Wooden Shjips – Scala, London 10/12/13
Wooden Shjips are something of a relic. They make unashamedly repetitive, droney, psychedelic music – the sort that hasn’t been popular since the late 70s. Comparisons abound with Suicide and the Velvet Underground, though such comparisons are a touch bogus: this band of beardy San Franciscans (via Portland, Oregon) seem to be doing something a little more textural with their guitars.
Opening with “Black Smoke Rise”, the stand-out track from 2011’s West, the audience is immediately pummelled by the band’s trademark fuzzing guitars and rambunctiously simple snare hits. What’s so arresting is how little they deviate from the formula – heavy songs are always played heavily and it’s enough to send the sold-out London’s Scala pogoing around like they are 15 again.
Live, the earthier, groovy tunes of “Back to Land” metamorphose into the same chugging riff-laden mosh-a-longs of their back catalogue, with the title track shrugging of its (admittedly reserved) subtlety in favour of a more direct ear-drum pounding approach.

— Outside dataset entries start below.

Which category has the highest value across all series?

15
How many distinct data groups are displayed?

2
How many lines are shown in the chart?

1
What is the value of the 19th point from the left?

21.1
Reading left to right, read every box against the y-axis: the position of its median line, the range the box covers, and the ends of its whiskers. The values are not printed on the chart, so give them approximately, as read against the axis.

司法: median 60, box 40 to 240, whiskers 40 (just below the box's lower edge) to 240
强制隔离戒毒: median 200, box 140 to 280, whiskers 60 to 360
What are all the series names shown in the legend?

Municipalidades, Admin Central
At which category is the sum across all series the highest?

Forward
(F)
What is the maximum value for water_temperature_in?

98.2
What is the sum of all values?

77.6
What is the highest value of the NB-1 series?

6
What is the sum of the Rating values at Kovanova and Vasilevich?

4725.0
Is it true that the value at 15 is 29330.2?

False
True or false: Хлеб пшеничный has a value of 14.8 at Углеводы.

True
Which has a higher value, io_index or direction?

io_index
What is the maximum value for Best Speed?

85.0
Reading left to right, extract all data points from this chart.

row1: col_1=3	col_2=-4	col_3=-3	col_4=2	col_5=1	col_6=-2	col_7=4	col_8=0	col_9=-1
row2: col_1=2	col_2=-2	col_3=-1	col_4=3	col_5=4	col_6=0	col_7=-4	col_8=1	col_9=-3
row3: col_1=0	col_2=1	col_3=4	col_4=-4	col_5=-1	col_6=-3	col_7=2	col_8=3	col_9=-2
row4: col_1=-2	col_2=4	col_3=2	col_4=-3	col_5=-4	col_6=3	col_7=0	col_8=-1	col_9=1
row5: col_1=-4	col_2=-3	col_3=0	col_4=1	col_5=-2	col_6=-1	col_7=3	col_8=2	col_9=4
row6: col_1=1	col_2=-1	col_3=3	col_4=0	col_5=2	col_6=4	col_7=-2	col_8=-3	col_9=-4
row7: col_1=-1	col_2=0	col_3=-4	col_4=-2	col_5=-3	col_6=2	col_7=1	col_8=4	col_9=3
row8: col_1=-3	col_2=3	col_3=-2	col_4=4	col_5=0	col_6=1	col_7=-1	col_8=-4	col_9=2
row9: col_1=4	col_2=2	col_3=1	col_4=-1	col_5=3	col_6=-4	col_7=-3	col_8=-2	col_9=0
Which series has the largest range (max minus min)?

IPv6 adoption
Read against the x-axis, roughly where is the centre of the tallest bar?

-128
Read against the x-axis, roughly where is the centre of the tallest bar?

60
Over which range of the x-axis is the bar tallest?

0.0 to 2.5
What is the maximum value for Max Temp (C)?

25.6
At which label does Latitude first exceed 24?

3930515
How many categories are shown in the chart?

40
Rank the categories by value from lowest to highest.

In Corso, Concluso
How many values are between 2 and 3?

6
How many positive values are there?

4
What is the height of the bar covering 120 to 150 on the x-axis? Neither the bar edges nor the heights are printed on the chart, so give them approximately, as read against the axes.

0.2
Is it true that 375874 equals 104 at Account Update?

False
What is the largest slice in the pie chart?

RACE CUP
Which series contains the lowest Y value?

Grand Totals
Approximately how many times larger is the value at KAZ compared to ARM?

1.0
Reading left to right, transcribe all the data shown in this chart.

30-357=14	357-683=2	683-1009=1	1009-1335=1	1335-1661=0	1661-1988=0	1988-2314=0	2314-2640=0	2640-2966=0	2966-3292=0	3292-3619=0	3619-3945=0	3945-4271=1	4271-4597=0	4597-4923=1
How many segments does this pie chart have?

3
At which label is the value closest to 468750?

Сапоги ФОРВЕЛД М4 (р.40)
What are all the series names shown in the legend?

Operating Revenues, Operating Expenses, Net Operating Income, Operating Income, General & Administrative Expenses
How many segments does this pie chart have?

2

West – their best received record to date – is given due credence with a pugnacious performance of “Crossing” which adheres to the received wisdom that playing a song faster and louder can only improve it. “Home” is another standout given a particularly thumping outing tonight.
At the forefront of the sonic behemoth is Ripley Johnson, the hirsute talisman. When singing, he drawls laconically, but when he breaks ranks to hammer out a solo, a ferocity is unleashed. On record, one can be forgiven for doubting the technical musicianship of Wooden Shjips, but live, the intricate noodling and pedal wizardry of the frontman alone is enough to quell such naysaying. That said, when he occasionally breaks the fourth wall to address the audience, his voice is layered through so many reverb effects that it is rendered virtually inaudible.
The fanbase too is a sight to behold. It’s beardy, it’s middle-aged, and it’s damned near beautiful. In fact, it looks exactly the same as the band. The queue for the merch stand is as long as the queue at the bar: this is music for people who buy the poster after the show.
The astronautic projections on the screen behind do little to dispel the perception that this is predominantly a band for stoners, but it’d feel like shortchange if one of the best psychedelic bands around played in the dark.
After a particularly unhinged encore escalates and crescendos, with obligatory intermittent squawks from Ripley’s Gibson SG, which has the audience bopping around for the last time, the band shuffle off stage and the audience out of Scala’s doors. Both safe in the knowledge that the intoxicating affects of psychedelica are alive and well when Wooden Shjips are in town.